That error the “hot hands” guys say that everyone makes? Turns out nobody makes it

A followup to this post.

First, a recap. Last month, there was an article in the New York Times touting a working paper by Miller and Sanjurjo. The paper claimed that various things related to the gambler’s fallacy could be explained by a certain (supposedly) counterintuitive fact about probabilities. In particular, it claimed that past attempts to measure the “hot hands” phenomenon (the perception that, say, basketball players are more likely to make a shot when they’ve made their previous shots) were tainted by a mistaken intuition about probabilities.

The mathematical result described in the paper is correct, but I was very dubious about the claim that it was counterintuitive, and also about the claim that it was responsible for errors in past published work.

To save you the trouble of following the link, here are some excerpts from my previous post:

Suppose you flip a coin four times. Every time heads comes up, you look at the next flip and see if it’s heads or tails. (Of course, you can’t do this if heads comes up on the last flip, since there is no next flip.) You write down the fraction of the time that it came up heads. For instance, if the coin flips went HHTH, you’d write down 1/2, because the first H was followed by an H, but the second H was followed by a T.

You then repeat the procedure many times (each time using a sequence of four coin flips). You average together all the results you get. The average comes out less than 1/2.

I guess that might be a counterintuitive result. Maybe. Personally, I find the described procedure so baroque that I’m not sure I would have had any intuition at all as to what the result should be.

My question is whether the average-of-averages procedure described in the article actually corresponds to anything that any actual human would do.

According to the Miller-Sanjurjo paper, in previous published work,

The standard measure of hot hand effect size in these studies is to compare the empirical probability of a hit on those shots that immediately follow a streak of hits to the empirical probability of a hit on those shots that immediately follow a streak of misses.

If someone did that for a bunch of different people, and then took the mean of the results, and expected that mean to be zero in the absence of a hot-hands effect, they would indeed be making the error Miller and Sanjurjo describe, because it’s true that these two means differ for the reason described in the paper.
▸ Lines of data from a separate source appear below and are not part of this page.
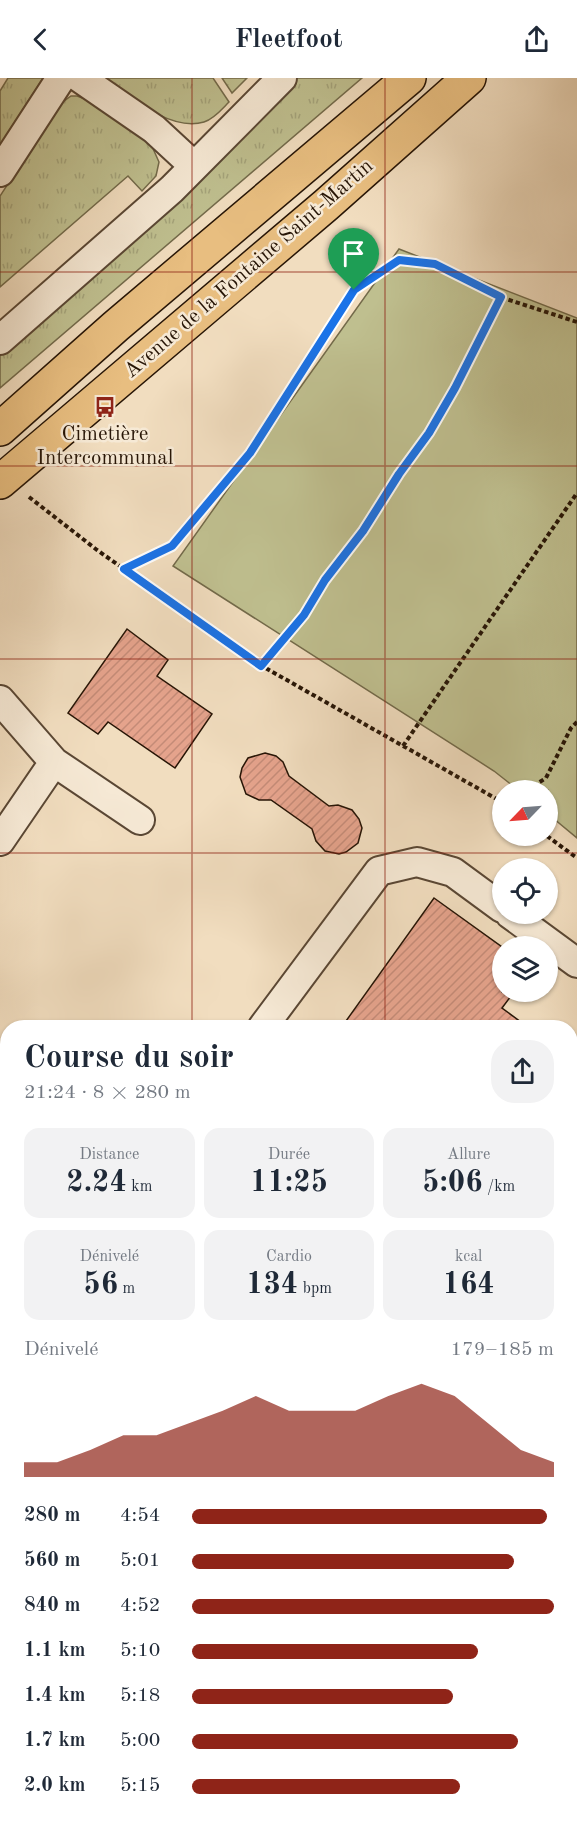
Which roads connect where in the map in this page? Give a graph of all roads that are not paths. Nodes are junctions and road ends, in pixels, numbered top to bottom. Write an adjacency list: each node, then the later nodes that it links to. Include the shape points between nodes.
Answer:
1 (61, 78): 7 (street)
2 (80, 78): 6 (street, via 154,129)
3 (282, 78): 6 (street)
4 (410, 78): 9 (main road, Avenue de la Fontaine Saint-Martin)
5 (468, 78): 10 (main road, Avenue de la Fontaine Saint-Martin, via 326,206)
6 (194, 166): 8 (street)
7 (0, 172)
8 (0, 340)
9 (0, 429)
10 (2, 477)
11 (0, 700): 12 (street)
12 (54, 762): 13 (street); 14 (street)
13 (140, 820)
14 (0, 841)
15 (492, 901): 18 (street, via 453,872 417,862 379,871)
16 (524, 924): 17 (street)
17 (577, 963)
18 (268, 1020)

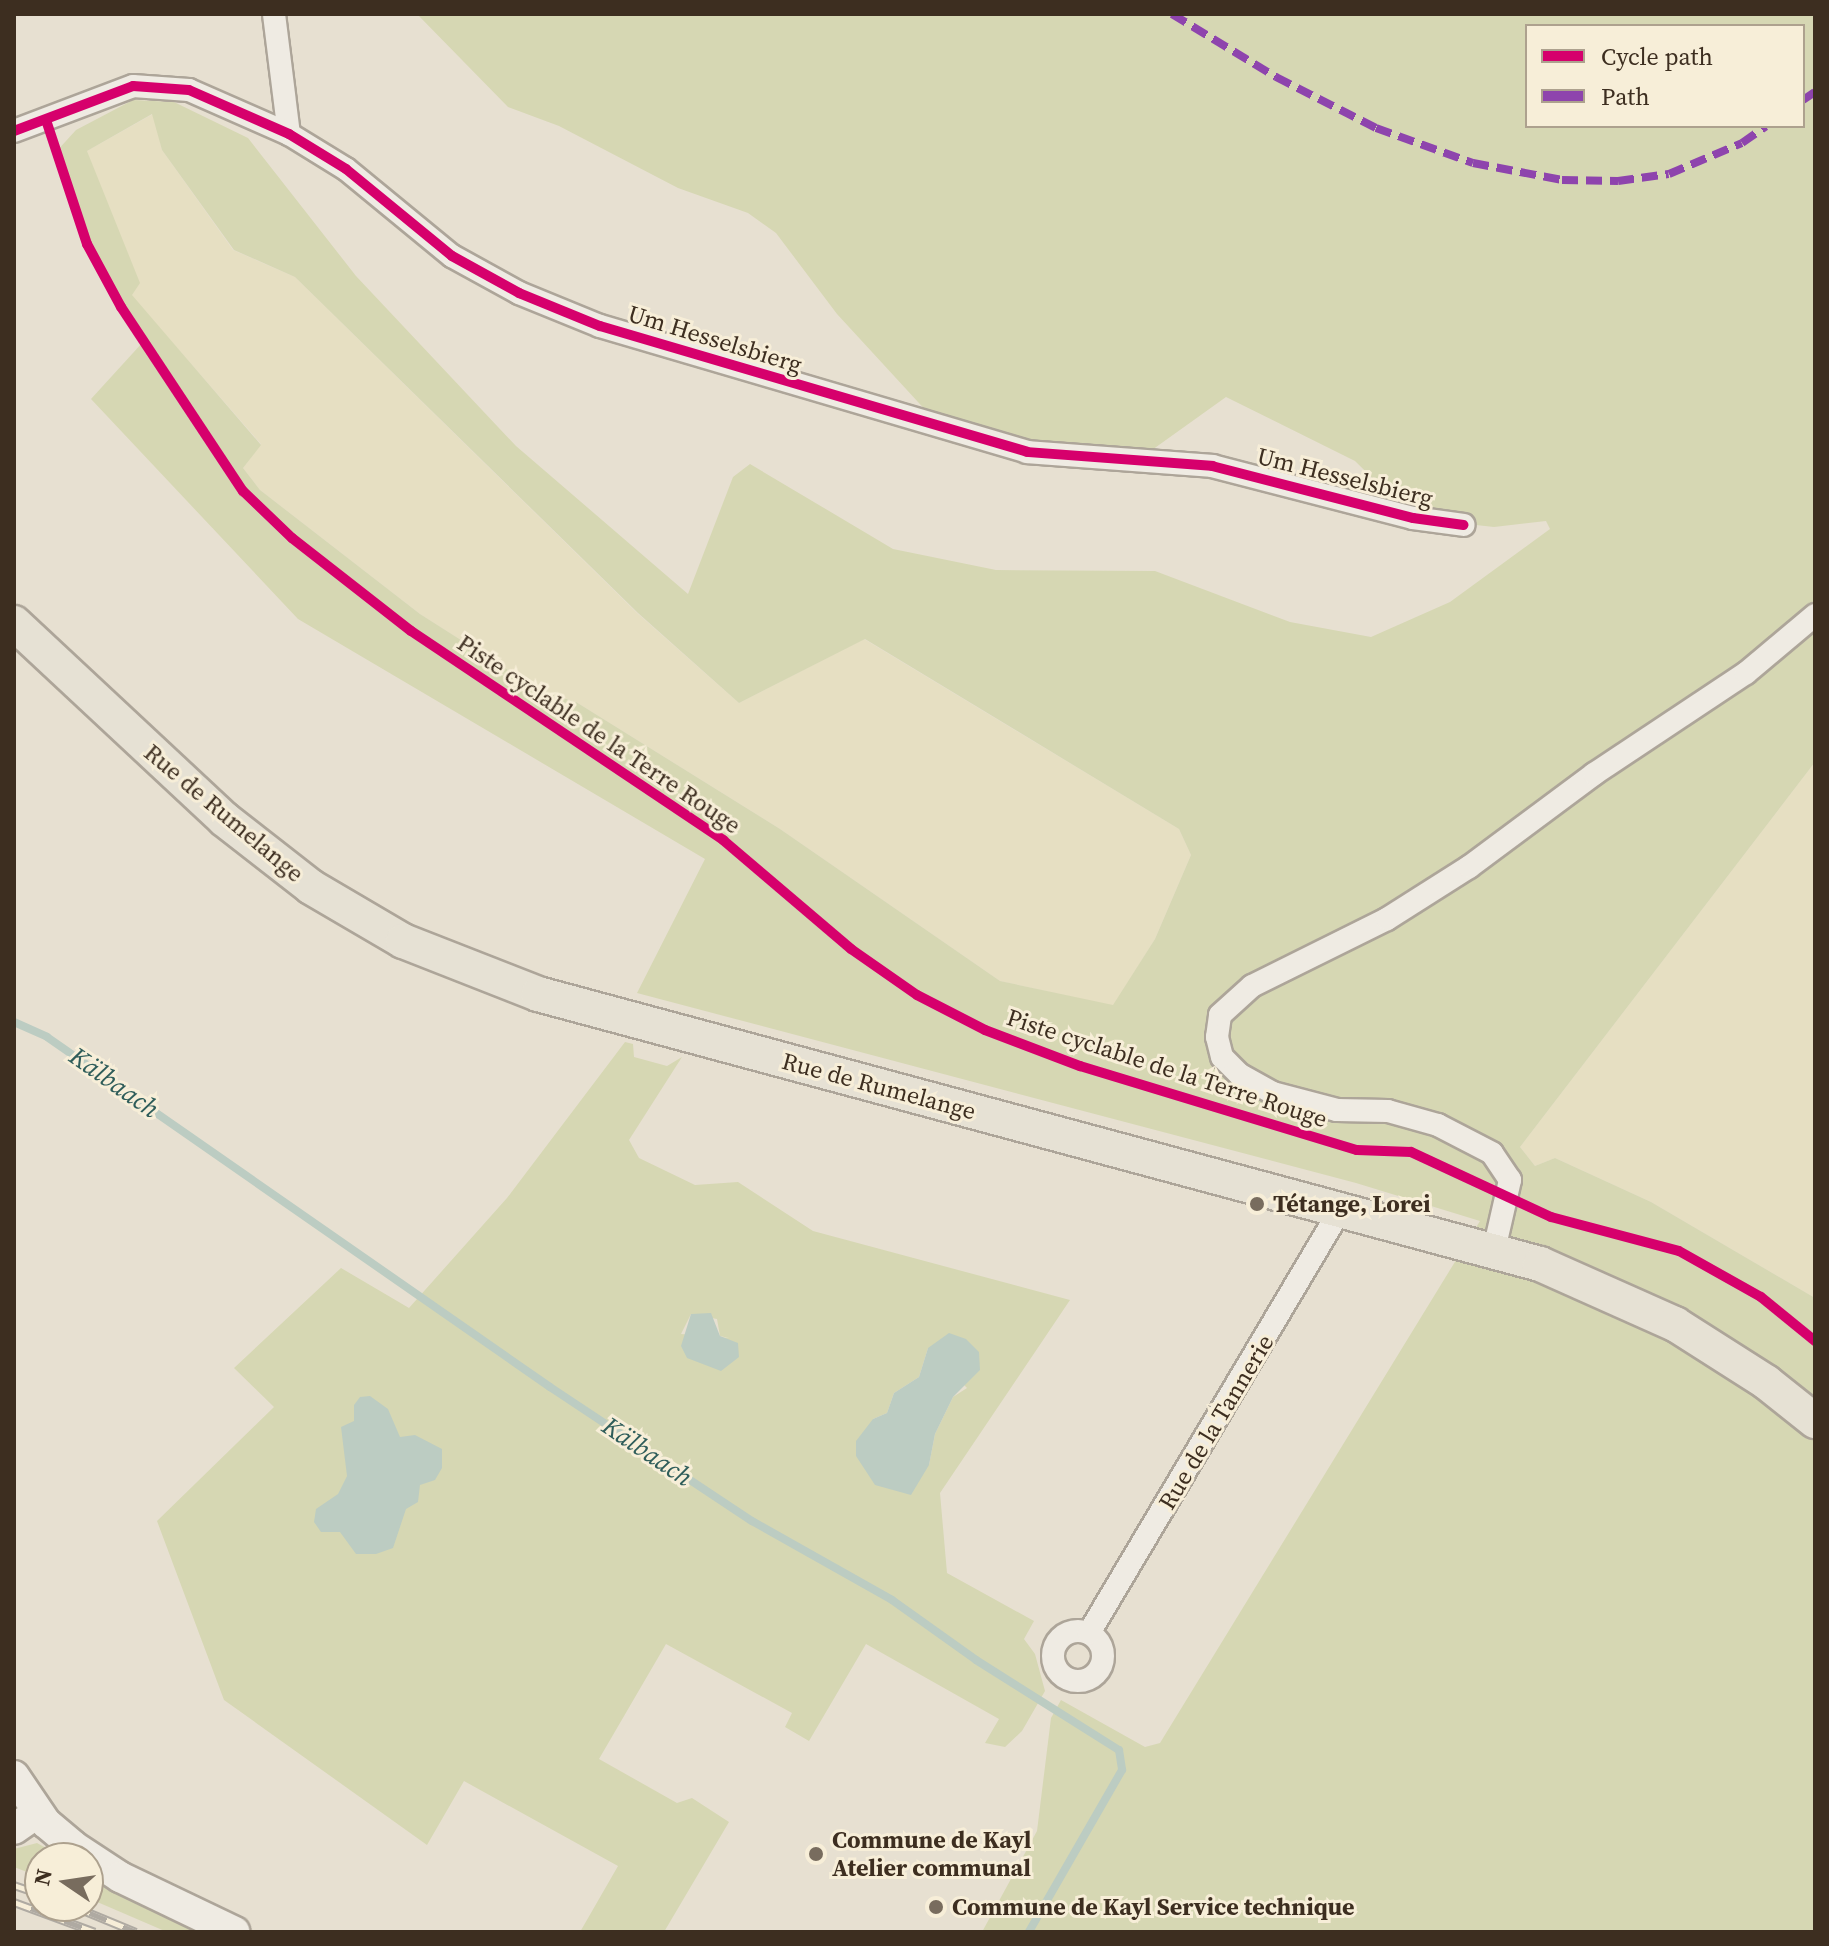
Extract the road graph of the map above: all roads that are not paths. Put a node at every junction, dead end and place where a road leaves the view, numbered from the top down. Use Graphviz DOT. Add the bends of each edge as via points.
graph roads {
  1 [pos="274,14"];
  2 [pos="14,131"];
  3 [pos="289,134"];
  4 [pos="1464,525"];
  5 [pos="1815,615"];
  6 [pos="14,623"];
  7 [pos="1341,1209"];
  8 [pos="1494,1250"];
  9 [pos="1815,1421"];
  10 [pos="1089,1633"];
  11 [pos="14,1776"];
  12 [pos="26,1821"];
  13 [pos="235,1932"];
  1 -- 3 [label="street"];
  2 -- 3 [label="street, Um Hesselsbierg" via="133,86 189,90"];
  3 -- 4 [label="street, Um Hesselsbierg" via="346,169 452,256 519,293 600,326 1027,452 1212,466 1413,518"];
  5 -- 8 [label="street" via="1746,673 1594,774 1469,867 1387,919 1252,986 1220,1015 1217,1037 1222,1057 1240,1075 1273,1093 1337,1110 1388,1111 1438,1125 1492,1153 1510,1180"];
  6 -- 7 [label="main road, Rue de Rumelange" via="224,819 311,887 403,941 538,994"];
  7 -- 8 [label="main road, Rue de Rumelange"];
  7 -- 10 [label="street, Rue de la Tannerie"];
  8 -- 9 [label="main road, Rue de Rumelange" via="1540,1264 1675,1324 1766,1382"];
  11 -- 12 [label="main road"];
  12 -- 13 [label="main road" via="120,1877"];
}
So does anyone actually do this?

The sentence I quoted above cites three papers. I don’t seem to have full-text access to one of them, but I looked at the other two. One of them (Koehler and Conley) contains nothing remotely like the procedure described in this working paper. Citing it in this context is extremely misleading.

The other one (Gilovich et al.) does indeed calculate the probabilities described in the quote, but (a) that’s just one of many things it calculates, and (b) they never take the mean of the results. Fact (a) casts doubt on the claim that this is “the standard measure” — it’s a tiny fraction of what Gilovich et al. talk about — and (b) means that they don’t make the error anyway.

The relevant section of Gilovich et al. is Table 4, which tallies the results of an experiment in which Cornell basketball players attempted a sequence of 100 free throws each. The authors calculate the probabilities of getting a hit after a sequence of hits and after a sequence of misses, and note little difference between the two. Miller and Sanjurjo’s main point is that the mean of the differences should be nonzero, even in the absence of a “hot hands” effect. That’s true, but since Gilovich et al. don’t base any conclusions on the mean, it’s irrelevant.

Gilovich et al. do talk about the number of players with a positive or negative difference, but that’s different from the mean. In fact, the median difference between the two probabilities is unaffected by the Miller-Sanjurjo effect (in a simulation I did, it seems to be zero in the absence of a “hot hands” effect), so counting the number of players with positive or negative differences seems like it might be an OK thing to do.

In any case, Gilovich et al. draw their actual conclusions about this study from estimates of the serial correlation, which is an unimpeachably sensible thing to do, and which is unaffected by the Miller-Sanjurjo effect.

So I can find no evidence that anyone actually makes the error that Miller and Sanjurjo claim to be widespread. Two of the three papers they cite as examples of this error are free of it. I couldn’t check the third. I suppose I could get access to it with more effort, but I’m not going to bother.